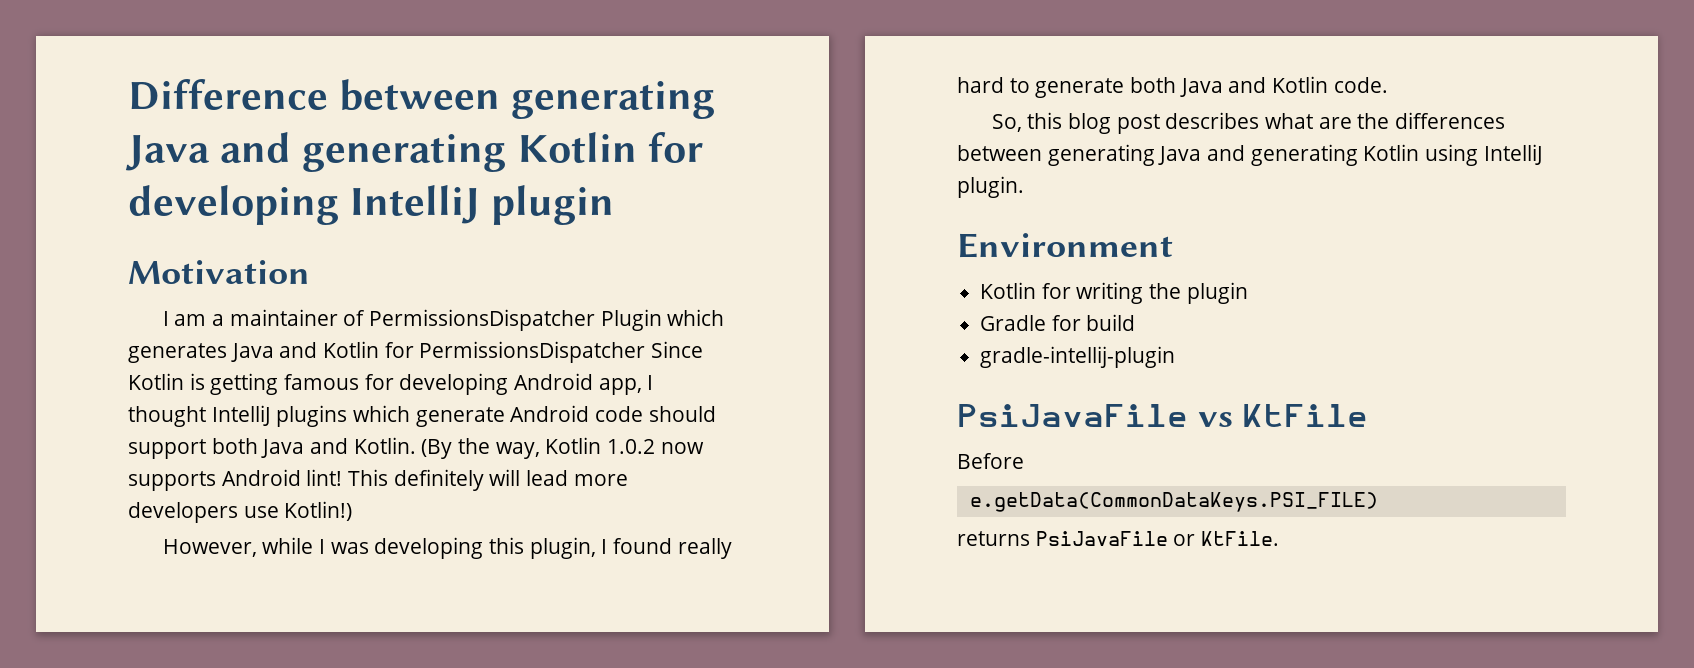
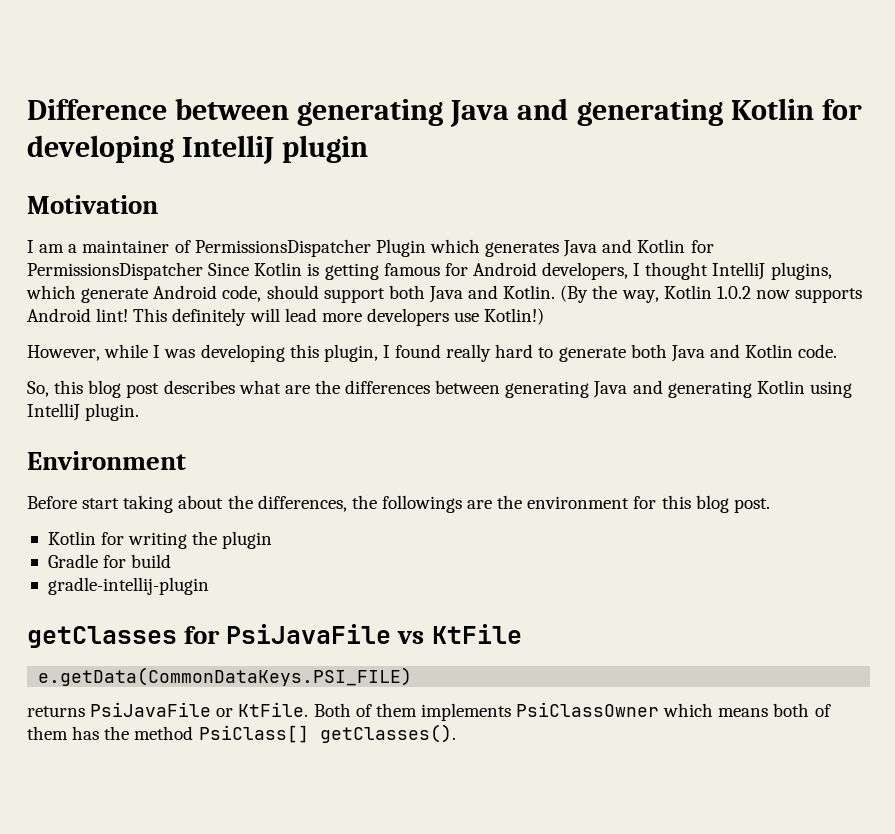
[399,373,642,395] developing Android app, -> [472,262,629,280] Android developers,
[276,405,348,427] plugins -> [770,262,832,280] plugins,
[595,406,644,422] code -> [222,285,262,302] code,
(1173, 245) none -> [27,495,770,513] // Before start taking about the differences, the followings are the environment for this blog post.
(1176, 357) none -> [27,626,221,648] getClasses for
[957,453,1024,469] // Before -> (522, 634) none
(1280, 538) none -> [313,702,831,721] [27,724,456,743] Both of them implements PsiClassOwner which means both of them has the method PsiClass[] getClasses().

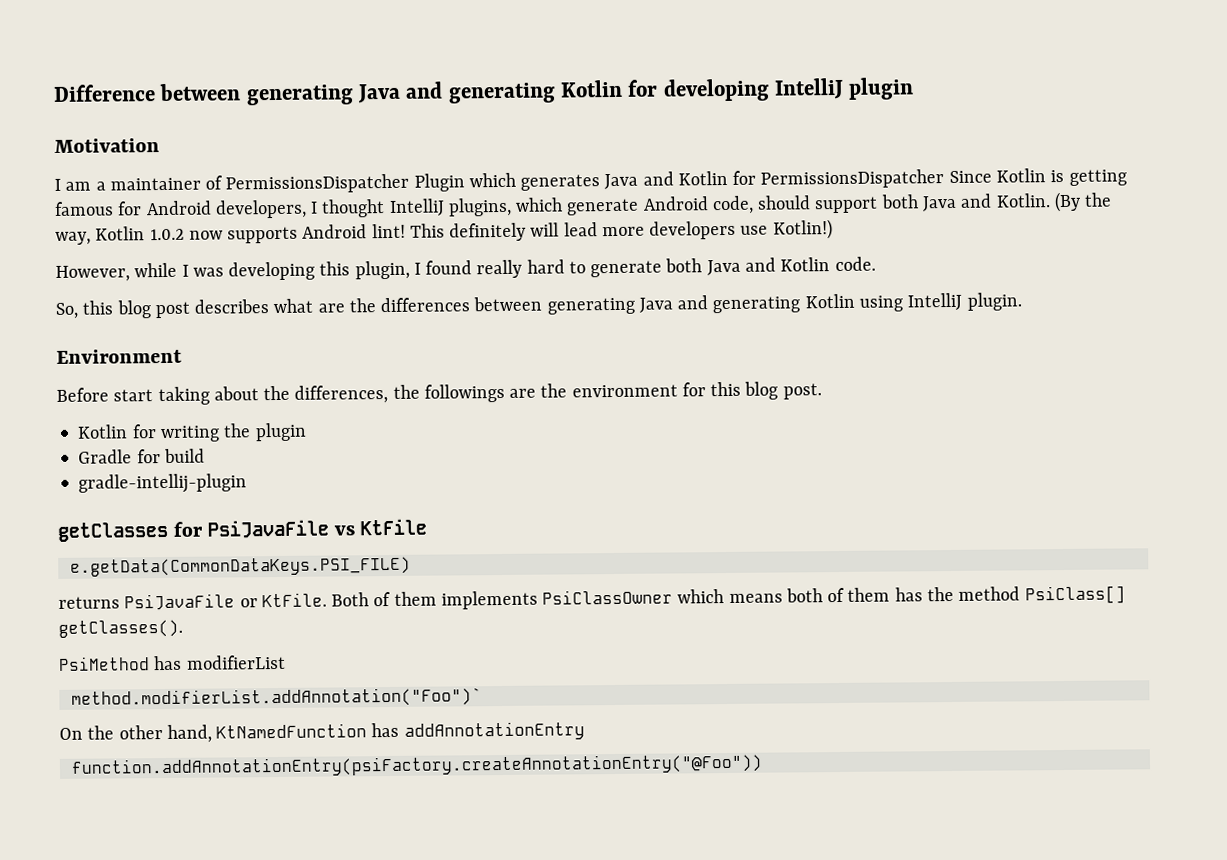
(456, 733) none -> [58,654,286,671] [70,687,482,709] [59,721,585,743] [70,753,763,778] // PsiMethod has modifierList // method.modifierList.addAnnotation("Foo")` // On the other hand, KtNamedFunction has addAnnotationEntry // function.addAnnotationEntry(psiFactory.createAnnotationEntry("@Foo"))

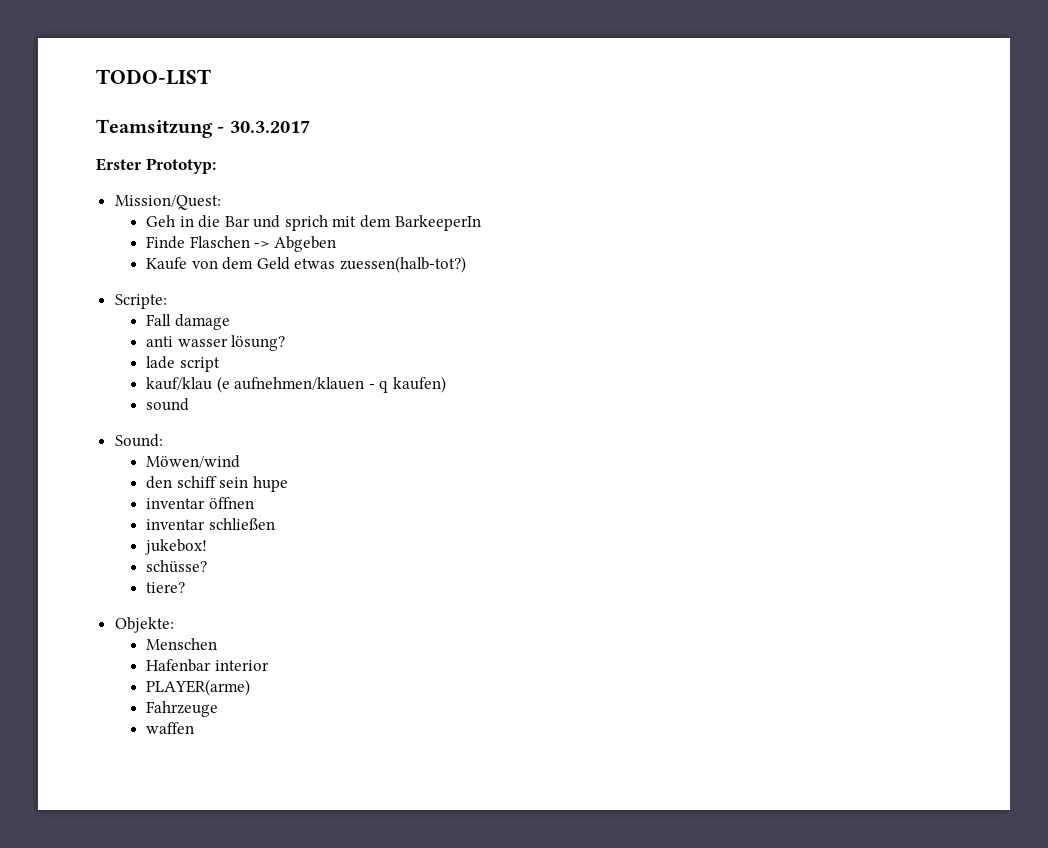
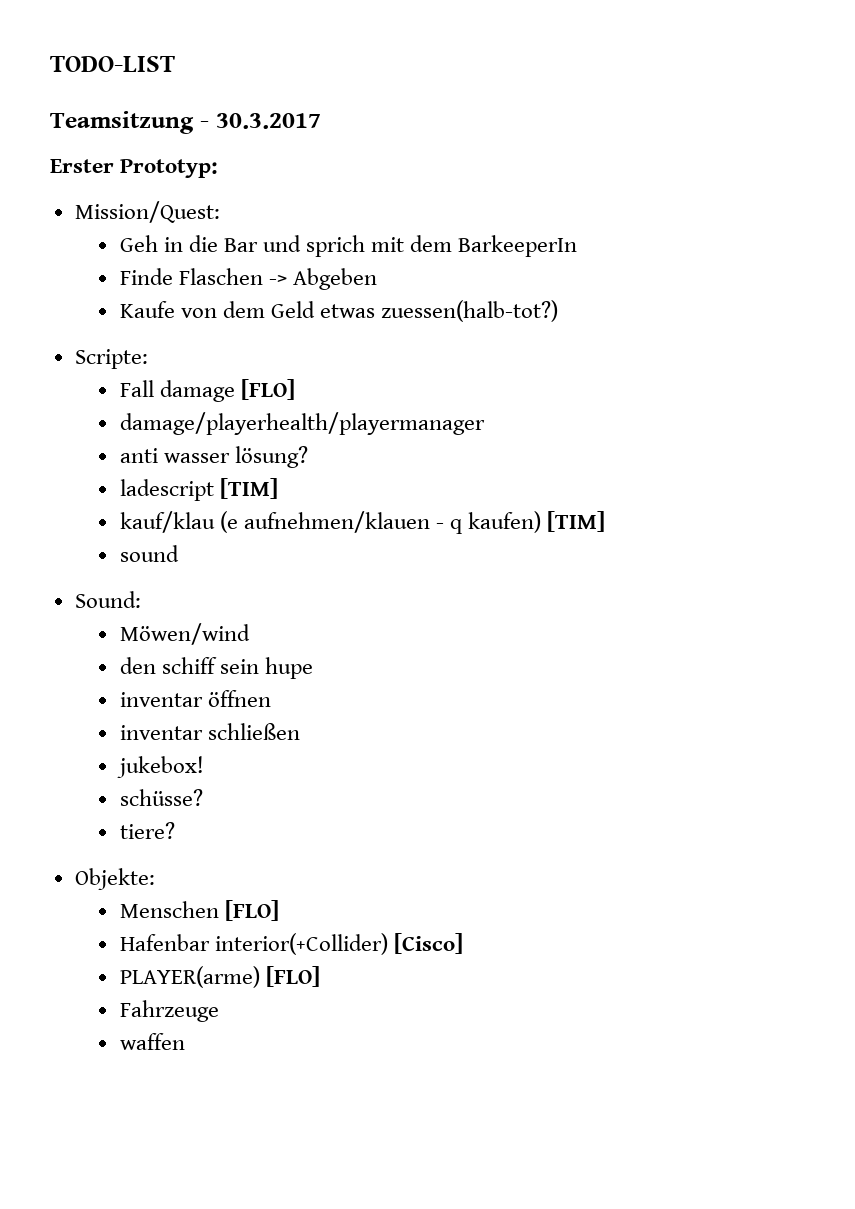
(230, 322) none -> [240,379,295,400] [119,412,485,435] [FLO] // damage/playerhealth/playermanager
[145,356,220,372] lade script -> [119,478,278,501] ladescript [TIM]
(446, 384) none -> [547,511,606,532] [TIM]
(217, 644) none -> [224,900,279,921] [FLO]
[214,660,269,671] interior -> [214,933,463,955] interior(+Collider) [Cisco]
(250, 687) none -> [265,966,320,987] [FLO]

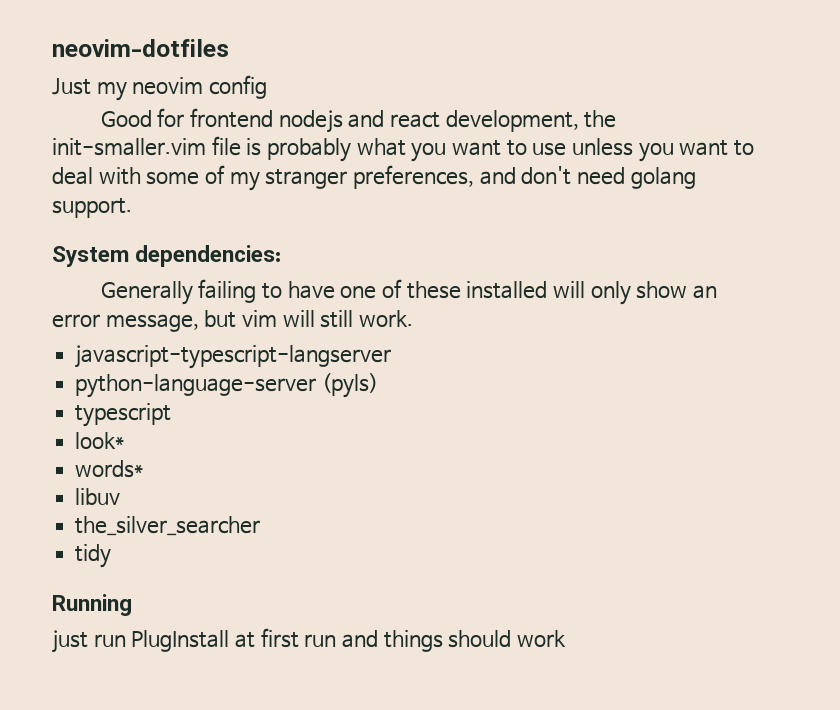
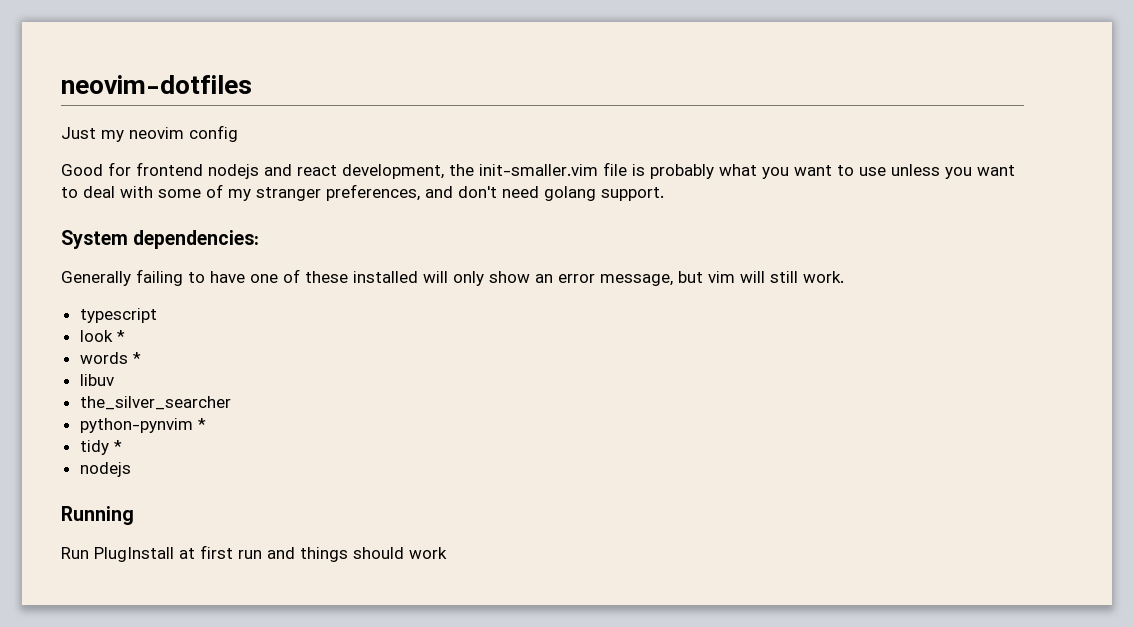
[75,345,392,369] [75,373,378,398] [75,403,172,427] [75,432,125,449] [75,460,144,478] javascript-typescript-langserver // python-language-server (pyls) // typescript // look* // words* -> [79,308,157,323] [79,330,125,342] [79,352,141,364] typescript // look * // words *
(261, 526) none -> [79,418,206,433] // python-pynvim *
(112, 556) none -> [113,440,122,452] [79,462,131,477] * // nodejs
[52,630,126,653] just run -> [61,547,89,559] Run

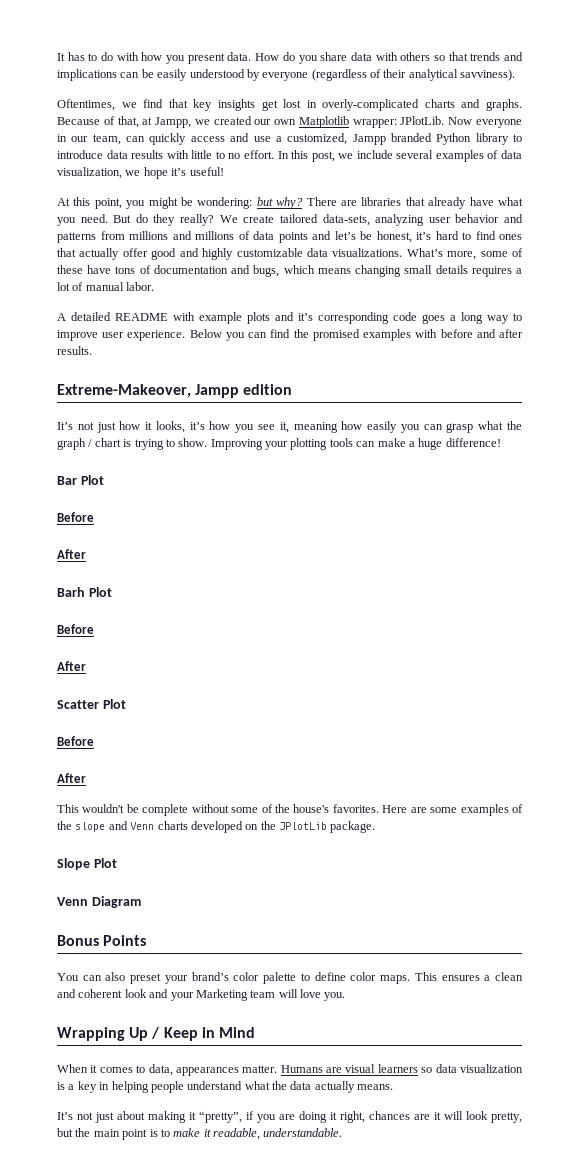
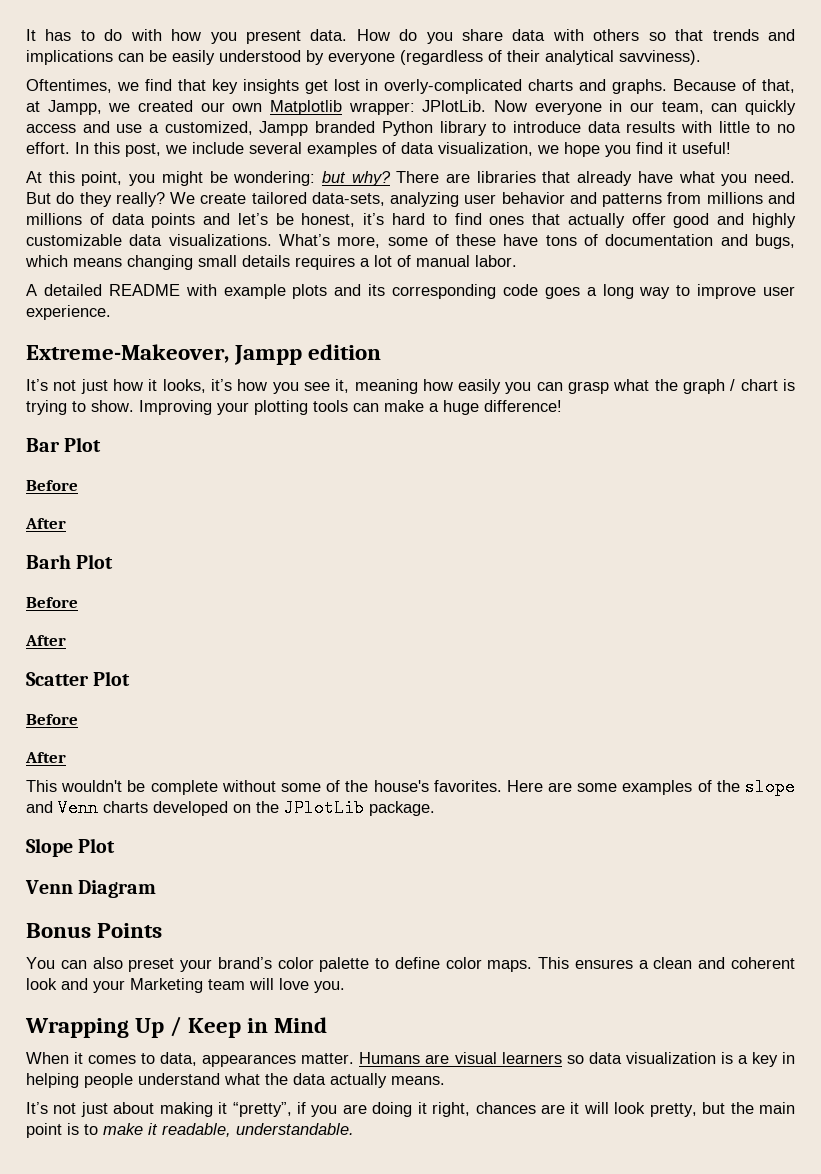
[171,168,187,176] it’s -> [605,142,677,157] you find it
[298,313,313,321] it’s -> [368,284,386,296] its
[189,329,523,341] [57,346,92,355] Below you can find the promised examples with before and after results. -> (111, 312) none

(Work instruction):
Return the material above exactly; the images stay out.

(Response to this exercise):
[399,373,642,395] developing Android app, -> [472,262,629,280] Android developers,
[276,405,348,427] plugins -> [770,262,832,280] plugins,
[595,406,644,422] code -> [222,285,262,302] code,
(1173, 245) none -> [27,495,770,513] // Before start taking about the differences, the followings are the environment for this blog post.
(1176, 357) none -> [27,626,221,648] getClasses for
[957,453,1024,469] // Before -> (522, 634) none
(1280, 538) none -> [313,702,831,721] [27,724,456,743] Both of them implements PsiClassOwner which means both of them has the method PsiClass[] getClasses().

(456, 733) none -> [58,654,286,671] [70,687,482,709] [59,721,585,743] [70,753,763,778] // PsiMethod has modifierList // method.modifierList.addAnnotation("Foo")` // On the other hand, KtNamedFunction has addAnnotationEntry // function.addAnnotationEntry(psiFactory.createAnnotationEntry("@Foo"))

(230, 322) none -> [240,379,295,400] [119,412,485,435] [FLO] // damage/playerhealth/playermanager
[145,356,220,372] lade script -> [119,478,278,501] ladescript [TIM]
(446, 384) none -> [547,511,606,532] [TIM]
(217, 644) none -> [224,900,279,921] [FLO]
[214,660,269,671] interior -> [214,933,463,955] interior(+Collider) [Cisco]
(250, 687) none -> [265,966,320,987] [FLO]

[75,345,392,369] [75,373,378,398] [75,403,172,427] [75,432,125,449] [75,460,144,478] javascript-typescript-langserver // python-language-server (pyls) // typescript // look* // words* -> [79,308,157,323] [79,330,125,342] [79,352,141,364] typescript // look * // words *
(261, 526) none -> [79,418,206,433] // python-pynvim *
(112, 556) none -> [113,440,122,452] [79,462,131,477] * // nodejs
[52,630,126,653] just run -> [61,547,89,559] Run

[171,168,187,176] it’s -> [605,142,677,157] you find it
[298,313,313,321] it’s -> [368,284,386,296] its
[189,329,523,341] [57,346,92,355] Below you can find the promised examples with before and after results. -> (111, 312) none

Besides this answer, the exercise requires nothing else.